> [Textausschnitt]:
╭──
Der Tote im Nachtzug

Folge: 817 | 20. November 2011 | Sender: HR | Regie: Lars Kraume
Bild: HR/Lars Kraume
So war der Tatort:

Konsequent.

Wurden die neuen Frankfurter Hauptkommissare Frank Steier (Joachim Król) und Conny Mey (Nina Kunzendorf) bei ihrem Debüt in Eine bessere Welt von den Filmemachern charakterlich bereits grob skizziert, legt Regisseur und Drehbuchautor Lars Kraume, der erneut für den HR am Ruder sitzt, seine Karten nun endgültig offen.

Steier charakterisiert der Filmemacher als heimatlosen Spießbürger mit Neigung zum Feierabend-Rotwein, lässt ihn auf dem Sofa seines Dienstzimmers schlafen und ungeduscht in Besprechungen erscheinen.
╰──
> [Datenauflistung]:
╭──
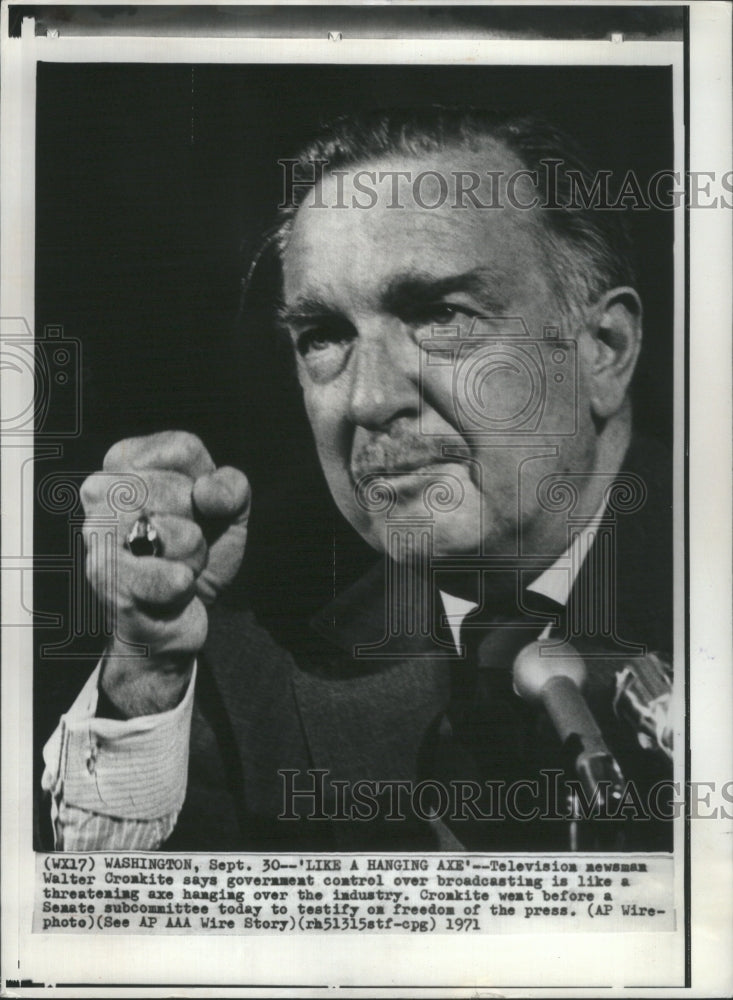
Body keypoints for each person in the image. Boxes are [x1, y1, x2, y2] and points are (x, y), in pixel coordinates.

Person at [41, 109, 673, 853]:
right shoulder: (254, 654)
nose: (369, 400)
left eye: (440, 314)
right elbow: (114, 941)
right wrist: (145, 673)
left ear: (603, 349)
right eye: (324, 337)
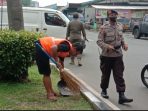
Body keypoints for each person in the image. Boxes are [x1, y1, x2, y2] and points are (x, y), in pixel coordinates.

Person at [96, 10, 133, 104]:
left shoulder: (119, 26)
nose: (114, 16)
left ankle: (121, 95)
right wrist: (107, 46)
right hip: (106, 56)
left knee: (119, 75)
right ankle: (104, 90)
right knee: (105, 75)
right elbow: (99, 41)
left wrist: (124, 44)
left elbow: (121, 38)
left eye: (115, 14)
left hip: (118, 55)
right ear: (108, 16)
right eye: (111, 14)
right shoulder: (103, 27)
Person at [35, 36, 73, 101]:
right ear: (74, 49)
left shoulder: (66, 48)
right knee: (46, 73)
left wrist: (62, 74)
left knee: (48, 73)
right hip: (41, 47)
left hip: (44, 47)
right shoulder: (66, 47)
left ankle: (51, 91)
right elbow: (54, 47)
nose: (75, 55)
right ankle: (49, 94)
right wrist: (56, 61)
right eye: (76, 53)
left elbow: (61, 62)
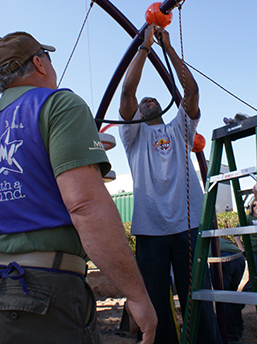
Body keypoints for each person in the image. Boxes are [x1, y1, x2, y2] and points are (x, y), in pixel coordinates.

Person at [0, 31, 157, 344]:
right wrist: (137, 296)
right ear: (39, 63)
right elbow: (86, 206)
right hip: (45, 295)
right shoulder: (59, 105)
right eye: (48, 57)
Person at [118, 24, 222, 343]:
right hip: (149, 229)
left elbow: (191, 94)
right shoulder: (133, 135)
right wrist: (145, 47)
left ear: (163, 107)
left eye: (152, 99)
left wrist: (167, 47)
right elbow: (126, 93)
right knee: (155, 303)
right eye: (143, 100)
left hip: (186, 225)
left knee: (198, 299)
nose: (147, 100)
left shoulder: (180, 130)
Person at [211, 238, 245, 343]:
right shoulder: (220, 238)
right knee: (232, 295)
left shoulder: (198, 238)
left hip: (222, 258)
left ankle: (229, 335)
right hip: (239, 259)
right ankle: (238, 330)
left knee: (223, 298)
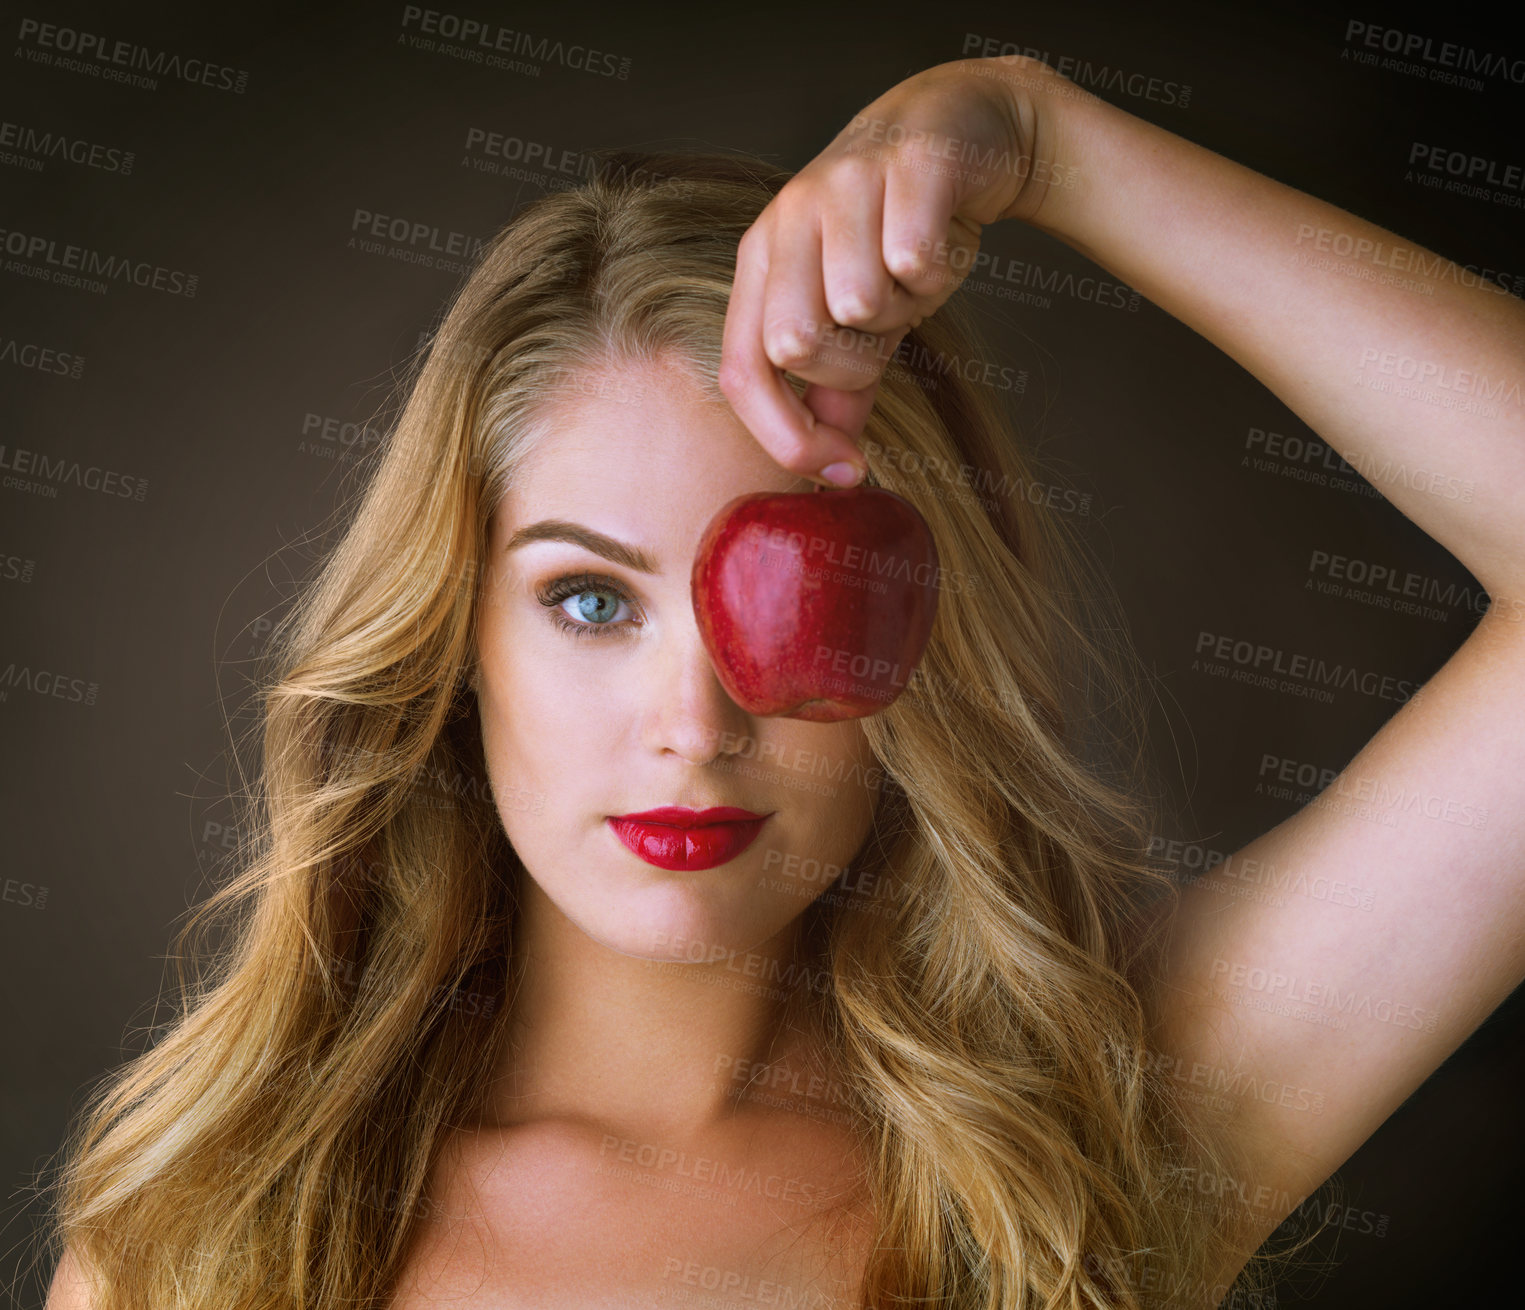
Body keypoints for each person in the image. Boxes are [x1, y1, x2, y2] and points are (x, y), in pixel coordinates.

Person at [41, 53, 1524, 1310]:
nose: (694, 723)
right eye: (585, 598)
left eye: (800, 602)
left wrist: (1042, 136)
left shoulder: (1103, 1130)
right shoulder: (204, 1227)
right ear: (456, 646)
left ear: (915, 660)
╰──
> [Zu erledigende Aufgaben]:
(A) Nenne alle Personennamen, die im Textausschnitt über den Tatort „Der Tote im Nachtzug“ vorkommen, und führe jeden Namen nur einmal auf.
(B) Führe den Textausschnitt über den Tatort „Der Tote im Nachtzug“ im Anschluss an seinen letzten Satz weiter.

> [Antworten je Aufgabe]:
(A) Frank Steier, Joachim Król, Conny Mey, Nina Kunzendorf, Lars Kraume

(B)
Kollegin Mey darf im Vergleich zum Vorgänger sogar noch einen draufsetzen: Definierte sich ihr Sex-Appeal in Eine bessere Welt noch vorwiegend über Äußerlichkeiten, entlarvt Kraume die Hobby-Kickboxerin in Der Tote im Nachtzug nun als umtriebige Frau für eine Nacht. Steiers Kollegin erscheint wie selbstverständlich in türkisen Hot Pants am Tatort und stiefelt in knappen Outfits durchs Frankfurter Rotlichtmilieu, die sie kaum nennenswert von den leicht bekleideten Bordsteinschwalben abheben.


STEIER:
Wo ist denn Ihre Hose!?


Überspitzt gesagt: Steier, der unrasierte Trinker, und Mey, die opportunistische Schlampe mit derbem Vokabular – ein echter Neuanfang für den Tatort in der Bankenmetropole.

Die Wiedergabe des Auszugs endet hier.